Salía uno, entraba otro, César corría por la lateral desfondado, seguía derecho hasta el palo de la esquina para vaciar sus entrañas en un guayabo pre-final increíble. Un público desconocido rugía, el árbitro pedía cambiar al ebrio, recambio y seguíamos. Medio tiempo, a alguien se le ocurrió meterse magia en las ñatas, el árbitro se emputa y amenaza con mandarnos a la mierda. Cogimos al susodicho, le dijimos hasta cómo le íbamos a meter las media por el culo, con todo y pie adentro, desintoxicación exprés y sale pa’ pintura. 


Arranca el segundo tiempo, más balones suben y bajan, HildeBrandy se preña con la bola, no la quiere parir, charla técnica, “HildeBrandy hijueputa, soltá la malparida bola marica”. Yo lo entiendo, quiere ser un héroe en un partido donde sobran, porque estar en este juego sin tener historial que nos respalde, es más grande que ser Simón Bolívar. De nuevo la bola transita, sudor, madrazos, nos acercamos al final, se alarga el chico. “Pues muchachos, aquí llegamos sin merecerlo…” una vez más lo repetimos, a ver si se nos da. 


Dos extra-tiempos que aprietan las piernas de quienes jugamos como culo de muñeco, los penales se asoman por la cancha, nadie quiere ceder, estamos frente a uno de esos momentos donde una cagada, una pequeña poposiada, manda todo a la gaver.


Y sí.


Alguien la cagó.


En una última jugada, el delantero del equipo contrario se adelantó por la punta que cubría Roberto. Fue una decisión de esas tipo “pasa el balón o pasa el jugador, pero ni pal putas los dos”. Roberto se barrió, lo descosió. Tiro libre.

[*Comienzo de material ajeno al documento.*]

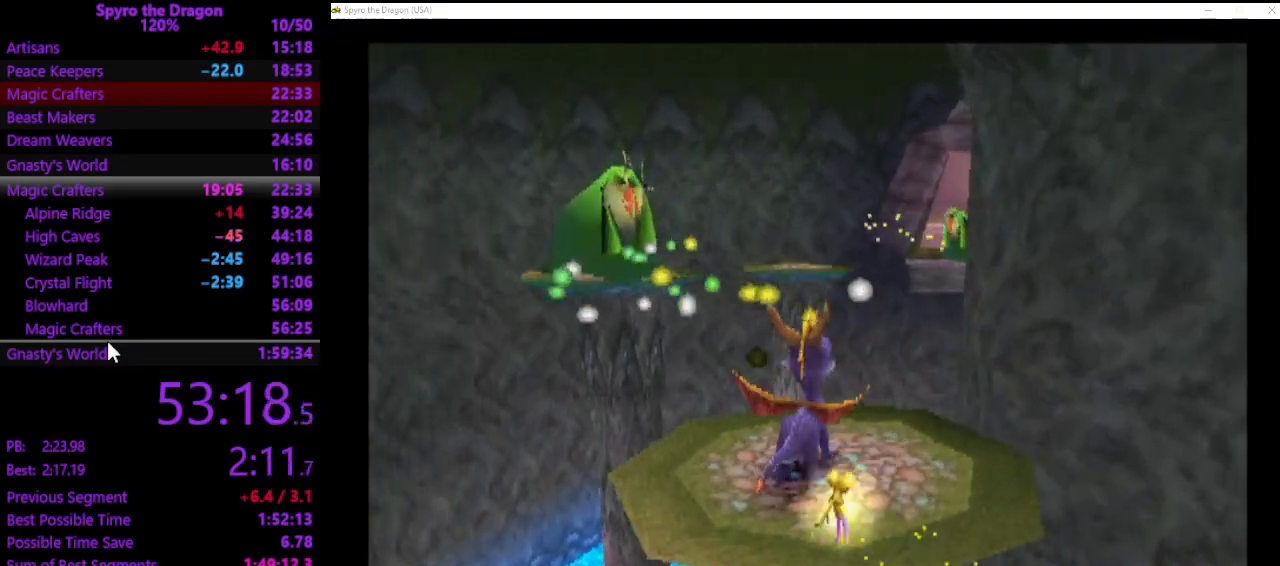
{"buttons": [], "left_stick": "up", "events": [[33, "left_stick", "up-right"], [267, "left_stick", "up"]]}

La barrera se armó como pared de ruso-maestro-de-obra-certificado. Mucha gente gravita por el área. Cobran, el balón rebota, Benjamín suda los últimos electrólitos, ese marica está acabado, lo ha dado todo tapando, pero la barra de poder se le desvaneció justo para el último tiro directo al arco.


Gol.


Y no de Vokda Juniors.


Definitivamente éramos colombianos.


Con los ojos en tierra vimos al contrario festejar, y desde la estación “Nos Vemos Pirobos” escuchamos el pitazo del tren “Victoria” arrancar sin nosotros.


Sí, creo que lloramos, ¿o tal vez no? No, creo que más bien nos levantamos, felicitamos al rival, y como si saliéramos de una guayabo ni el berraco (César literalmente salía de uno), abrimos los ojos para ver hasta dónde habíamos llegado, sin proponérnoslo. 


Esta faena había sido un viaje muy gonococo, uno que empezamos sin ni siquiera conocernos bien entre quienes jugábamos, y que a través de una suerte muy áspera e instantes de genialidad nos convertía en subcampeones de una copa pichurria, en la mejor universidad del mundo: la Universidad Nacional de Colombia, Sede Bogotá, Facultad de Ciencias Humanas, bajo el estandarte de la Carrera de Literatura. 


Obvio, a nadie le importó nuestro “triunfo” y esta historia irresponsable, irreal, irrelevante, irresoluta, irrestúpida, solo sobrevivió en nuestros recuerdos y una camisa gris, que fue nuestro premio de segundo puesto, y que ustedes pueden ver adornando en la foto de esta simple crónica.


Lo peor: después de mi título profesional (ese pedazo de cartón que simbolizó la cereza del pastel de mi carrera) lo único que me encantaba devorar con los ojos era mi molida número 3. Para esta historia revolví media casa, y paila… Mi unicornio gris se me perdió. ¿O tal vez esté en una de sus casas? Quien tenga información, comuníquese conmigo.